■ What to produce ■
Rewrite the lines of every item, switching each "common name" to "vernacular name" and leaving everything else as it stands.
## Begin Exercise material
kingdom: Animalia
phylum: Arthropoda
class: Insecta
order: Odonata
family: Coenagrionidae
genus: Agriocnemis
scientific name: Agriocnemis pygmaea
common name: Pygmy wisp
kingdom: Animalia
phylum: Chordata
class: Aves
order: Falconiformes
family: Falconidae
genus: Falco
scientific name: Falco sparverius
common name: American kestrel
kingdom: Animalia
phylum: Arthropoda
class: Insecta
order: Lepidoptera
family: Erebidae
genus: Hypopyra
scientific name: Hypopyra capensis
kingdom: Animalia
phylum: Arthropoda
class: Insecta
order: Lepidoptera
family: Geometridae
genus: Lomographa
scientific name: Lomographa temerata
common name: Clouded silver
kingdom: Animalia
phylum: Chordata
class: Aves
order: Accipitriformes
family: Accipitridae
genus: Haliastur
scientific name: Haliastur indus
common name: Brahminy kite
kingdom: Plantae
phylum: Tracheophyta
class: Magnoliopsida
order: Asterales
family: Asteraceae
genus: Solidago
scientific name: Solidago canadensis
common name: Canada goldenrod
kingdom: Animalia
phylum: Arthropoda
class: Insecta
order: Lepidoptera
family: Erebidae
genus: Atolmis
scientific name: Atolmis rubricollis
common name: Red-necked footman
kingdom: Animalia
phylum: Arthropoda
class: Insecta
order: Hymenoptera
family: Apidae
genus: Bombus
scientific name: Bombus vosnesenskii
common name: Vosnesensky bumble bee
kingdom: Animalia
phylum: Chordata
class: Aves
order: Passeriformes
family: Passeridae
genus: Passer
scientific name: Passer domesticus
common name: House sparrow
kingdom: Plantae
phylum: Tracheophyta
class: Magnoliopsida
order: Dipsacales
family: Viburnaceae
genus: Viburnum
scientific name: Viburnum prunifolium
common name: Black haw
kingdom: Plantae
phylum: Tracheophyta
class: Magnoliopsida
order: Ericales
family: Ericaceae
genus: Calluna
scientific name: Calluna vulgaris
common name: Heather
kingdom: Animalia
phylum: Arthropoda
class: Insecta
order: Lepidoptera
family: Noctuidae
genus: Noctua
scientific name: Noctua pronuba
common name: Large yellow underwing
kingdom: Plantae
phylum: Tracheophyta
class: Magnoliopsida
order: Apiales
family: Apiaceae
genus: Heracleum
## End Exercise material
■ Finished task ■
kingdom: Animalia
phylum: Arthropoda
class: Insecta
order: Odonata
family: Coenagrionidae
genus: Agriocnemis
scientific name: Agriocnemis pygmaea
vernacular name: Pygmy wisp
kingdom: Animalia
phylum: Chordata
class: Aves
order: Falconiformes
family: Falconidae
genus: Falco
scientific name: Falco sparverius
vernacular name: American kestrel
kingdom: Animalia
phylum: Arthropoda
class: Insecta
order: Lepidoptera
family: Erebidae
genus: Hypopyra
scientific name: Hypopyra capensis
kingdom: Animalia
phylum: Arthropoda
class: Insecta
order: Lepidoptera
family: Geometridae
genus: Lomographa
scientific name: Lomographa temerata
vernacular name: Clouded silver
kingdom: Animalia
phylum: Chordata
class: Aves
order: Accipitriformes
family: Accipitridae
genus: Haliastur
scientific name: Haliastur indus
vernacular name: Brahminy kite
kingdom: Plantae
phylum: Tracheophyta
class: Magnoliopsida
order: Asterales
family: Asteraceae
genus: Solidago
scientific name: Solidago canadensis
vernacular name: Canada goldenrod
kingdom: Animalia
phylum: Arthropoda
class: Insecta
order: Lepidoptera
family: Erebidae
genus: Atolmis
scientific name: Atolmis rubricollis
vernacular name: Red-necked footman
kingdom: Animalia
phylum: Arthropoda
class: Insecta
order: Hymenoptera
family: Apidae
genus: Bombus
scientific name: Bombus vosnesenskii
vernacular name: Vosnesensky bumble bee
kingdom: Animalia
phylum: Chordata
class: Aves
order: Passeriformes
family: Passeridae
genus: Passer
scientific name: Passer domesticus
vernacular name: House sparrow
kingdom: Plantae
phylum: Tracheophyta
class: Magnoliopsida
order: Dipsacales
family: Viburnaceae
genus: Viburnum
scientific name: Viburnum prunifolium
vernacular name: Black haw
kingdom: Plantae
phylum: Tracheophyta
class: Magnoliopsida
order: Ericales
family: Ericaceae
genus: Calluna
scientific name: Calluna vulgaris
vernacular name: Heather
kingdom: Animalia
phylum: Arthropoda
class: Insecta
order: Lepidoptera
family: Noctuidae
genus: Noctua
scientific name: Noctua pronuba
vernacular name: Large yellow underwing
kingdom: Plantae
phylum: Tracheophyta
class: Magnoliopsida
order: Apiales
family: Apiaceae
genus: Heracleum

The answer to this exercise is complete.